幸子さんは夫の三雄さんと田舎で暮らす専業主婦。長男の誠一さんとその妻まゆみさんと同居しながら、仲良く幸せな日々を送っていました。しかし、次男の修二さんと妻の恵理子さんが妊娠を機に田舎に引っ越してきてから平穏な毎日が崩れ始めます。修二さん夫婦はエリート主義で、特に恵理子さんは専業主婦の幸子さんを暇人扱いしたり、不妊治療中のまゆみさんに先生の紹介を頼んだりするなどデリカシーのない発言が多く、幸子さんは次男夫婦が近くに住むことに不安を感じます。そんなある日、恵理子さんから「お腹が張っている」と連絡を受けた幸子さん。緊急事態かと思い急いでマンションに向かうと、買い物のメモを渡されます。なんと、恵理子さんが幸子さんを呼び出したのは買い物を頼みたかったから。しかし妊娠中の恵理子さんの体を思うと断りきれず、自転車で何時間もかけて頼まれたものを買い揃えます。汗だくでマンションに戻った幸子さんでしたが、恵理子さんから渡されたお礼はたったの千円。幸子さんはモヤモヤしつつも、何も言わず帰宅することに。すると丁度良いタイミングでまゆみさんが迎えて来てくれて、幸子さんは彼女の優しさに感謝したのでした。それから数日後、まゆみさんはパートで残業が増えるように。幸子さんはなんだか胸騒ぎがしました。
パートが忙しいとばかり思っていたら・・・

夫が釘を刺してくれたおかげで恵理子さんからの連絡も減り、ようやく平穏な日常が戻ってきたと思ったのも束の間。最近、まゆみちゃんのパートがやけに忙しそう。休みの日も家にいないことが増えたし、帰りも遅いので、無理をしていないか心配になってしまいます。
「まゆみちゃん、最近忙しそうね」そう声をかけると、まゆみちゃんはいつもと変わらない笑顔で「パート先がちょっと立て込んでて、出勤を増やしてるんです」と答えました。「じゃあ、お家のことは私に任せてね」と気遣うと、まゆみちゃんは申し訳なさそうに頭を下げ「お義母さん、すみません」と小さく謝りました。

それから数週間後。食事の後片付けをしていると、誠一が「母さん、ちょっといい?」と小声で声をかけてきました。その様子から、何か言いづらい話があるのだと察しました。

誠一に促されて客間へ行くと、彼は困ったような表情で口を開きました。「実は、恵理子さんがまゆみをしょっちゅう呼び出して、買い物や掃除、料理とかの家事全般をやらせてるんだ・・・しかも、日に日に要求がエスカレートしてる」思いもよらない話に、私は思わず「え!?」と声を上げます。

まゆみちゃんが恵理子さんに呼び出されていたなんて、まったく知りませんでした。最近「残業が増えた」と言っていたのも、私にその事実を悟られないようにするためだったのでしょう。

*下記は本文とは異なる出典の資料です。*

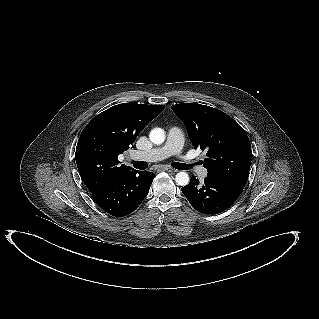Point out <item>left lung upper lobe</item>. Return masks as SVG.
Returning <instances> with one entry per match:
<instances>
[{"label":"left lung upper lobe","instance_id":"5c2ea615","mask_svg":"<svg viewBox=\"0 0 319 319\" xmlns=\"http://www.w3.org/2000/svg\"><path fill=\"white\" fill-rule=\"evenodd\" d=\"M184 122L194 147L206 150L207 177L242 191L252 160L249 138L244 129L224 112L201 104L171 106Z\"/></svg>","mask_w":319,"mask_h":319}]
</instances>
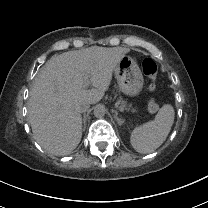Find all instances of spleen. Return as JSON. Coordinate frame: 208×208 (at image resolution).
Returning <instances> with one entry per match:
<instances>
[{"mask_svg": "<svg viewBox=\"0 0 208 208\" xmlns=\"http://www.w3.org/2000/svg\"><path fill=\"white\" fill-rule=\"evenodd\" d=\"M174 107L163 104L155 120L136 126L130 134L131 147L139 154H149L159 148L166 140L174 122Z\"/></svg>", "mask_w": 208, "mask_h": 208, "instance_id": "3e777b00", "label": "spleen"}]
</instances>
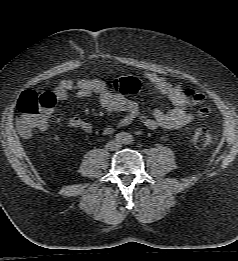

すると誠一が
「まゆみは、母さんには言わなくていいって言ってたんだけど、恵理子さんの態度にはちょっと俺、もう限界」とため息交じりに言いました。

「まゆみが用事を断ろうとすると『妊娠したことない人にはわからないだろうけど』っていちいち言ってくるらしいんだ・・・家事云々より、まゆみにはそれが堪えるみたいで」誠一の話を聞いて、私は思わずうつむきました。「気付けなくて、まゆみちゃんには本当に申し訳ないことをしたわ」そう静かに口にすることしかできませんでした。
まゆみさんは望んでもなかなか妊娠できずにいるというのに、そんなひどい言葉を平気で投げかけられるなんて信じられません。恵理子さんは自分さえよければそれでよくて、人が自分のために尽くすのは当然だと思っているのでしょうか。そんな態度で、本当に親になれるのか心配になってしまいます。
※ストーリーは実話を元にしたフィクションです。
登場人物や団体名は仮名であり、実在の人物や団体等とは関係ありません。
創作漫画としてお楽しみください。